Earlier this week, Facebook CEO Mark Zuckerberg said his company is building a product where users can engage in real-time conversations with others, as they can on Clubhouse.
Asked if Facebook looked at the success of Clubhouse before announcing its rival product, Simo told CNBC’s Deirdre Bosa: “Audio has been on our mind for a very long time.”
Simo went on to say that the technologies used to power Facebook’s Clubhouse rival, known as Live Audio Rooms, have been in development for many years.
“The artificial intelligence that’s required to bring these magical audio creation tools that can make you sound like you’re next to a beach or near a river, or can change your voice to sound like an alien, all of that are technologies that we’ve been building for a very long time,” she said. Another example is spatial audio, she said, adding that Facebook users will soon be able to “place people around the room so that when you listen to the content … you’re in the room with them.”

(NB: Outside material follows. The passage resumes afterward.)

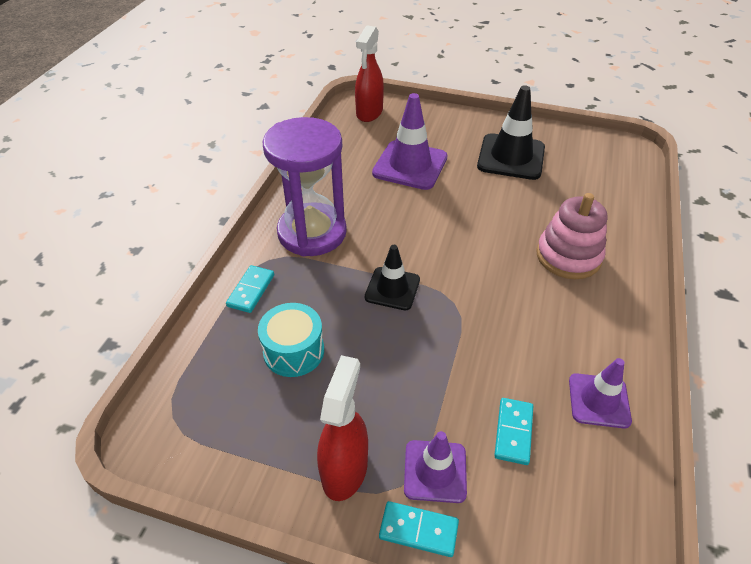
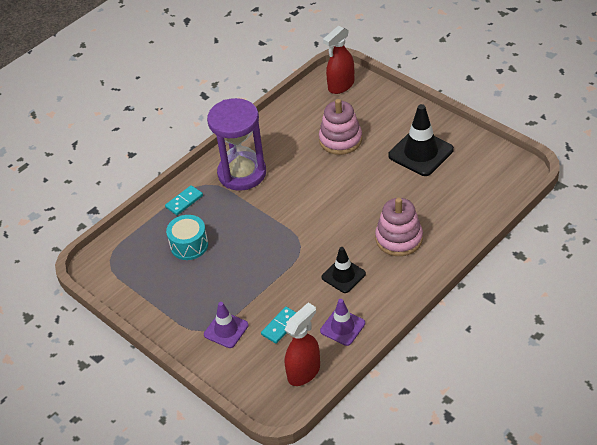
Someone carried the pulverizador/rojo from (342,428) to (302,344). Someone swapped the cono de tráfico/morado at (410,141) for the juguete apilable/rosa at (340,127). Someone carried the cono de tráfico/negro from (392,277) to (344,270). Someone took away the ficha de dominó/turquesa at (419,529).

“All of these technologies take a very long time to build, and it’s something we’ve been working on obviously for many years,” said Simo. “In addition to that, I’ll say that all the investments in video over the last … five to six years, have really informed what we do with audio now. We see audio as being very complementary to all the formats we already offer.”

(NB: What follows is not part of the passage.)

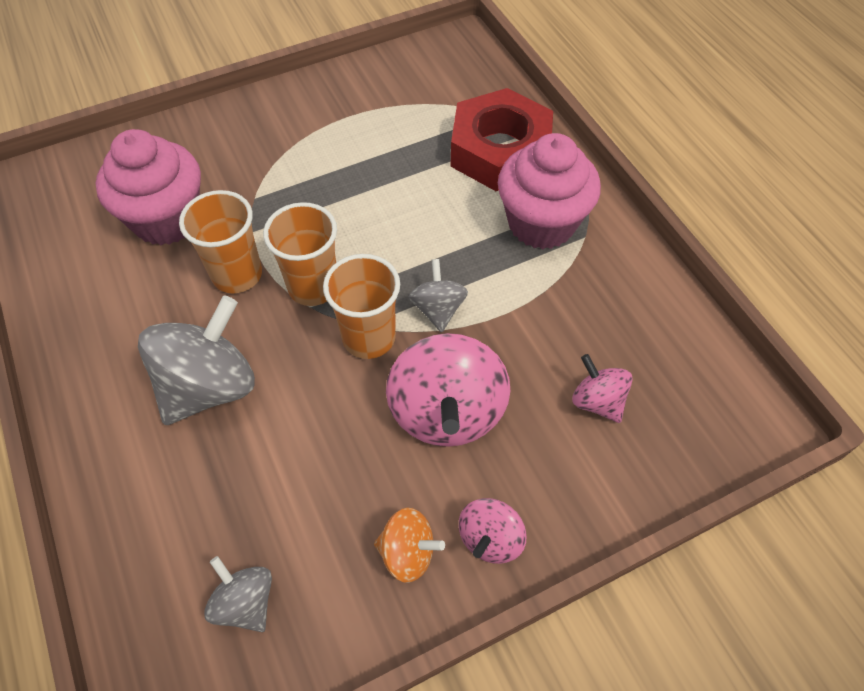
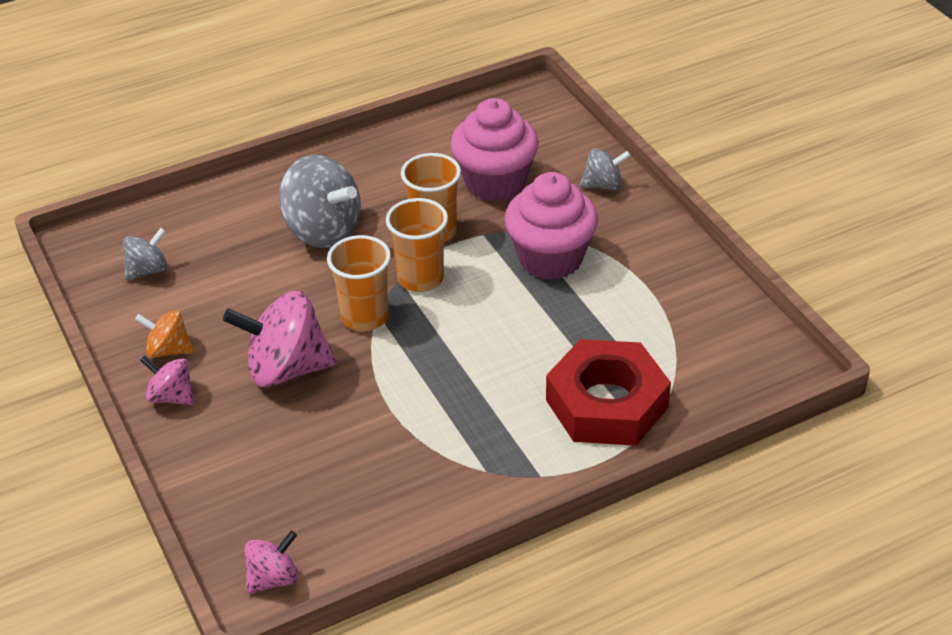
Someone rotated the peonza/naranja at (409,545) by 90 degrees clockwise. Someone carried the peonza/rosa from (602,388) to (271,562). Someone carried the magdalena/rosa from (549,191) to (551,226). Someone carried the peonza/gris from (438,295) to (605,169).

Facebook has been known to copy products from social media rivals such as Snap, and The New York Times in February reported that the company was working on a product to compete with Clubhouse, a fast-growing San Francisco start-up that popularized real-time audio rooms.
But the buzz around Clubhouse is now being called into question.
Clubhouse became popular when people weren’t allowed to go outside as much, due to coronavirus lockdowns, but the iPhone app’s download numbers have dropped as restrictions have eased in places like the U.S. and U.K.
Simo admitted that live audio “has a lot of challenges,” but she pointed out that Facebook is launching multiple audio formats that will allow people to listen when they can.
In addition to Live Audio Rooms, which will launch this summer, Facebook is planning a short-form audio product called Soundbites. It is also working on a feature that will allow users to discover, share and listen to podcasts within the app.
The full interview will be aired on CNBC World in the coming weeks.